Eli Lilly also has a CDK4/6 inhibitor, Verzenio (abemaciclib), which is approved in the same metastatic patient population. The long-term overall survival data for Verzenio and letrozole versus placebo and letrozole in the Phase III MONARCH 3 study are not yet available, so it's unclear how Kisqali and Verzenio compare on this endpoint.
In a panel discussion at the ASCO meeting, oncologists suggested that the drugs that fall into the CDK4/6 inhibitor category are actually quite different in terms of their structures, and this should be considered when making treatment decisions.
Anticipation builds for adjuvant data
As Kisqali sales grow, driven by the landscape for first-line metastatic breast cancer, the jury is still out in terms of whether the drug will perform as well as an adjuvant treatment for early-stage hormone receptor-positive, HER2-negative breast cancer. The Phase III NATALEE study, which Narasimhan said is now fully enrolled, is designed to answer this question, pitting Kisqali plus endocrine therapy against endocrine therapy alone in the adjuvant treatment setting for stage II or III breast cancer. As of now, Lilly's Verzenio has a leg up. That CDK4/6 inhibiting drug is FDA approved with endocrine therapy for hormone receptor-positive, HER2-negative, node-positive early breast cancer patients who have a high risk of disease recurrence and a Ki-67 score of at least 20 percent as determined by an FDA-approved test. Pfizer's Ibrance, of note, did not benefit patients in the adjuvant setting in the Phase III PALLAS trial, which was discontinued accordingly.

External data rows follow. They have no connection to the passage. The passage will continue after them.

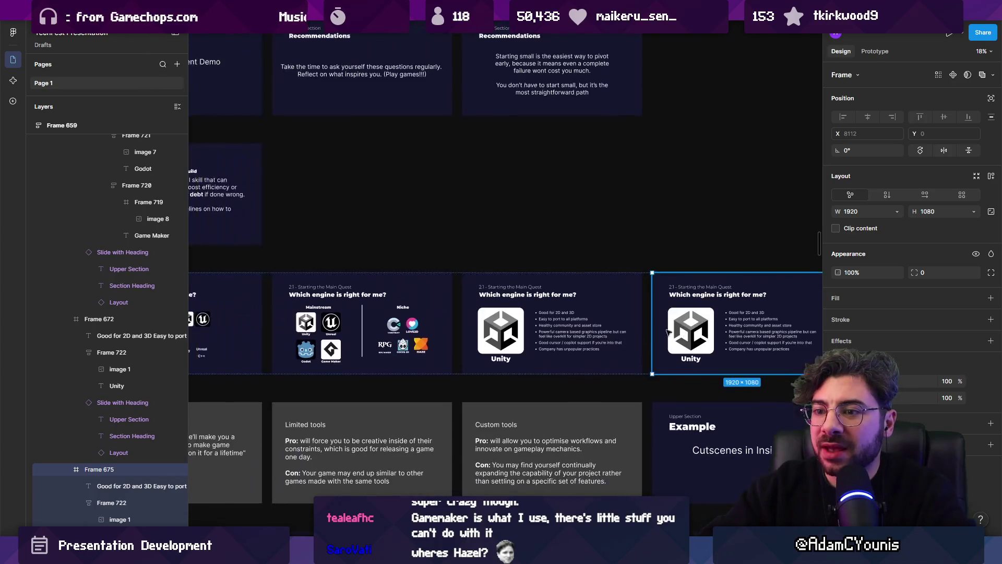
pyautogui.doubleClick(338, 322)
pyautogui.click(338, 322)
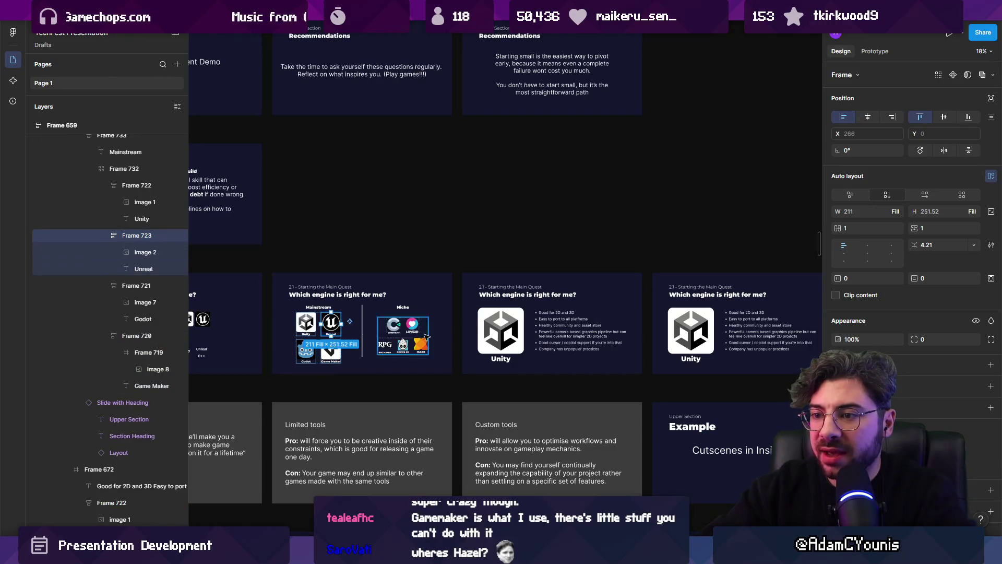
# Delete the Unity logo and name from the duplicated slide.
pyautogui.hscroll(4, 581, 351)
pyautogui.scroll(3, 581, 351)
pyautogui.click(586, 350)
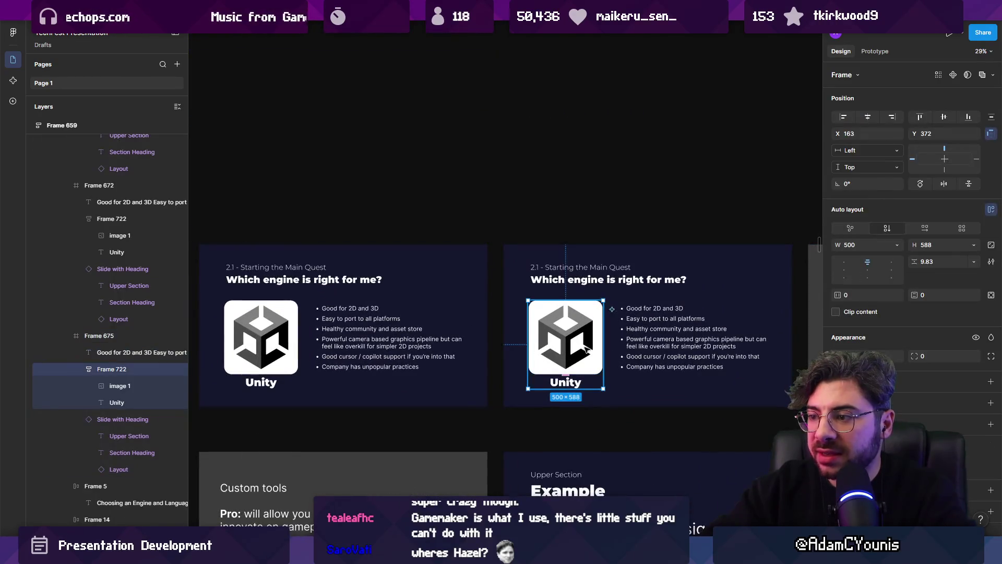
pyautogui.press('Delete')
pyautogui.scroll(-5, 584, 347)
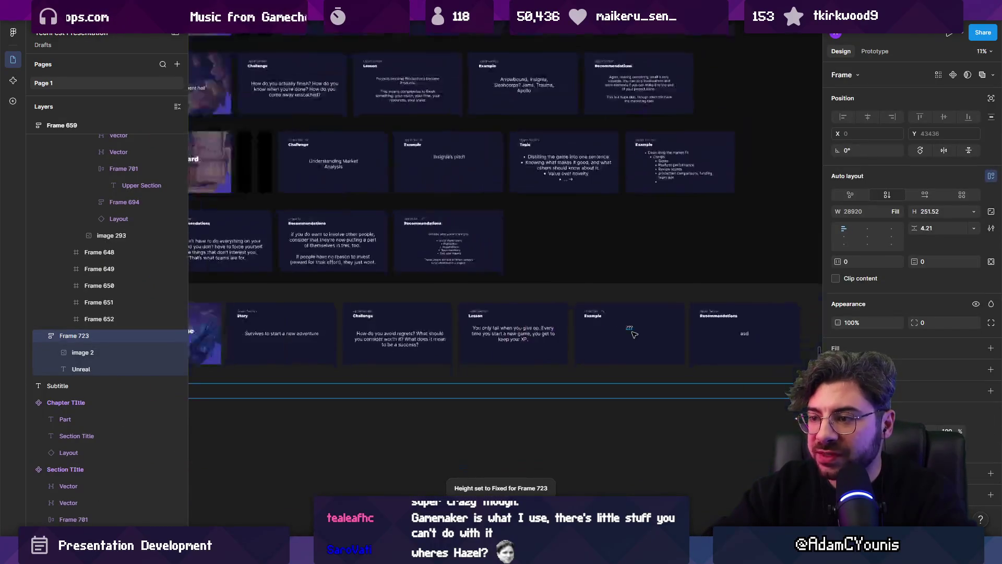
pyautogui.press('Escape')
pyautogui.scroll(5, 522, 302)
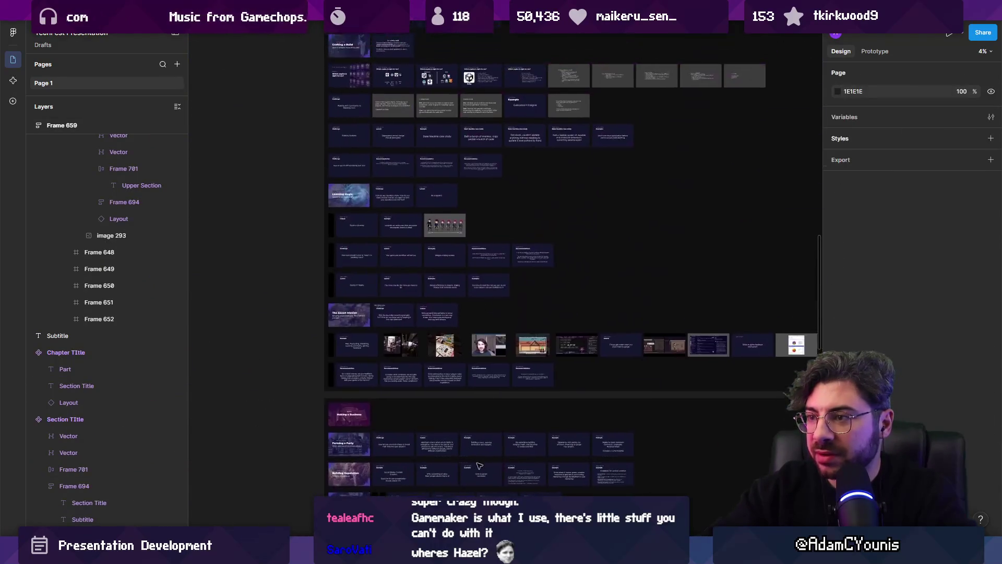
pyautogui.scroll(-5, 471, 261)
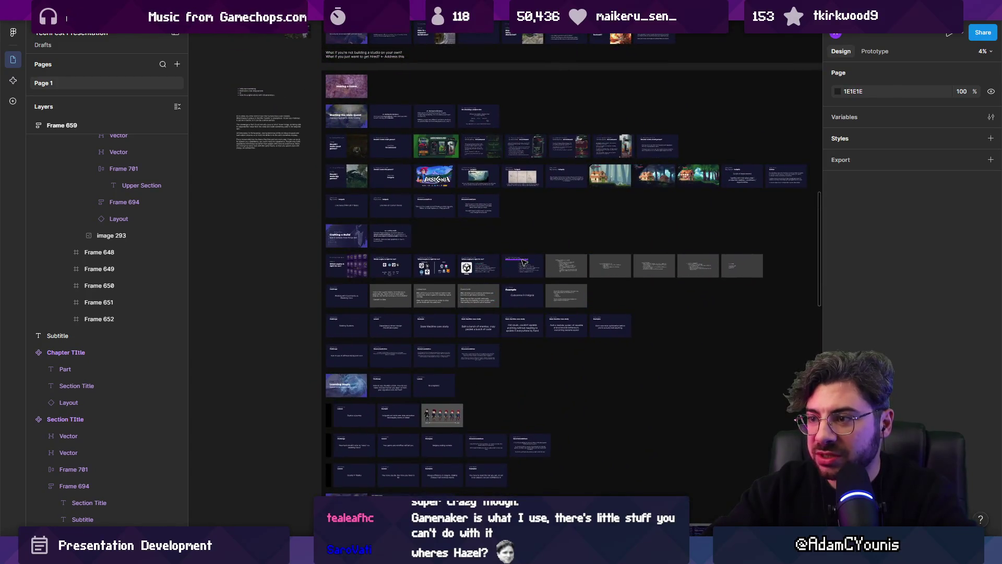
pyautogui.press('ctrl+z')
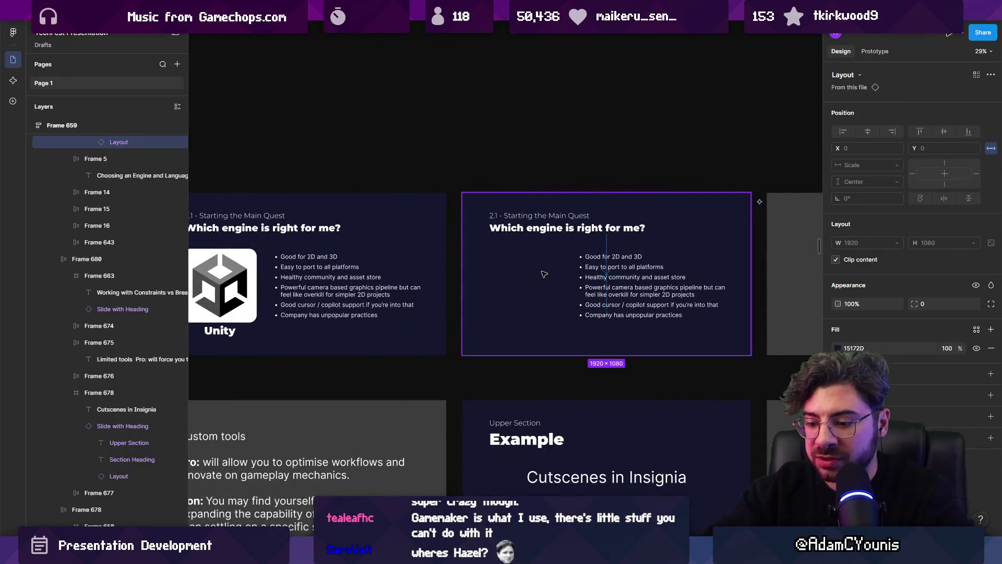
# Paste the Unreal logo beside the bullets and place a Unity logo copy as size reference.
pyautogui.press('ctrl+v')
pyautogui.moveTo(518, 212); pyautogui.dragTo(523, 291)
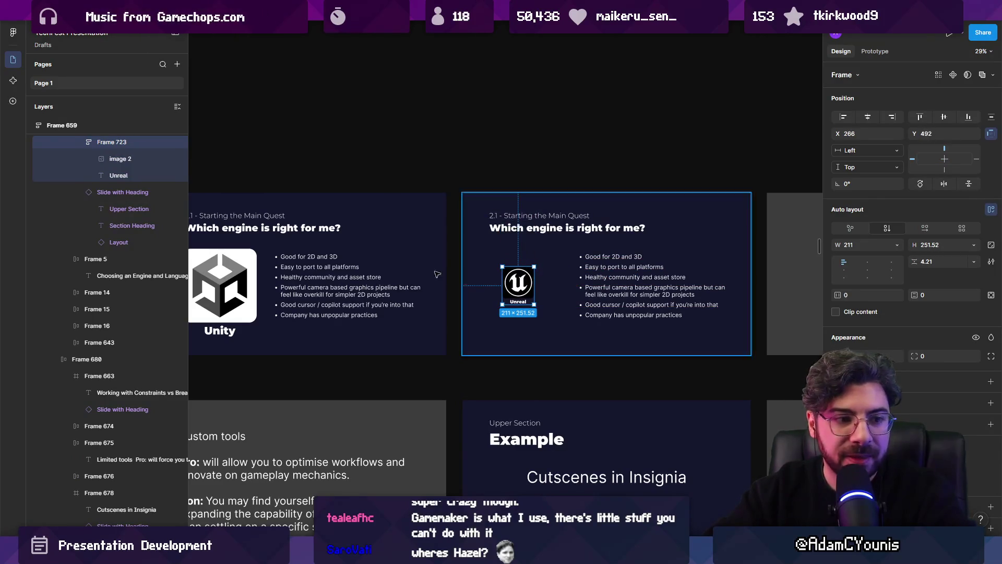
pyautogui.click(248, 299)
pyautogui.doubleClick(247, 299)
pyautogui.press('Escape')
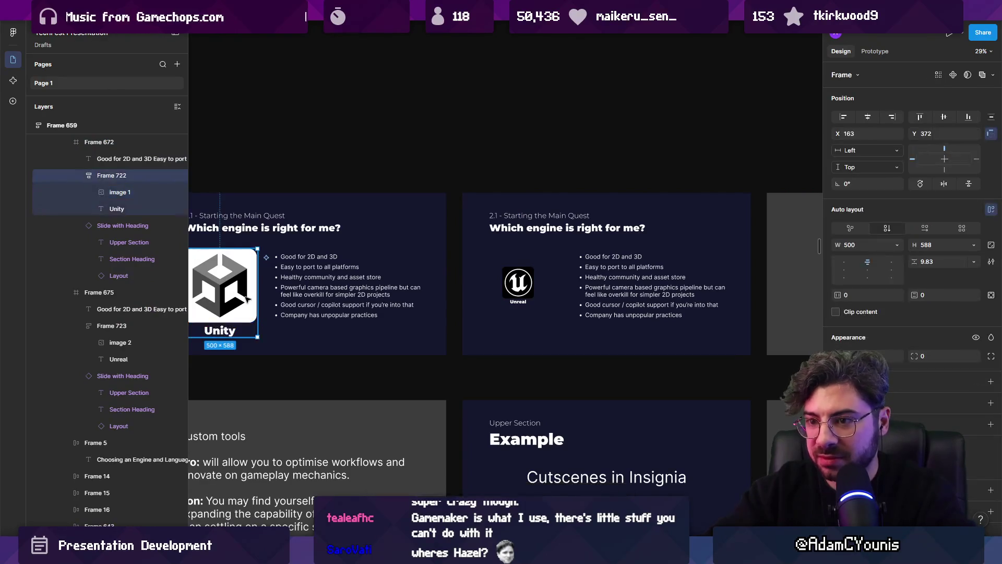
pyautogui.moveTo(248, 300); pyautogui.dragTo(591, 299)
# Scale the Unreal logo block to 493×588 to match Unity, then delete the reference copy.
pyautogui.click(514, 287)
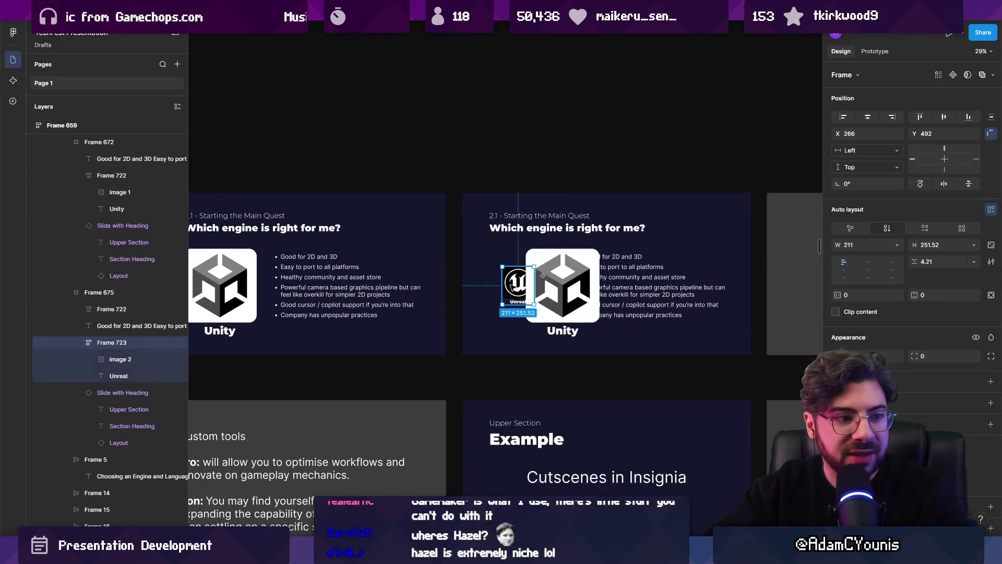
pyautogui.press('k')
pyautogui.moveTo(533, 267); pyautogui.dragTo(549, 246)
pyautogui.moveTo(549, 322); pyautogui.dragTo(559, 339)
pyautogui.click(595, 295)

Looking ahead, Narasimhan said that Novartis will report the primary analysis from the NATALEE trial once there are 500 invasive disease-free survival events, data he expects will be available by the end of 2023. In the meantime, he said that there will be two interim analyses conducted at 350 and 425 invasive disease-free survival events. The trial has yet to reach either of those cutoffs, but Narasimhan said he expects those readouts "in the coming quarters" and will share relevant updates as they're available.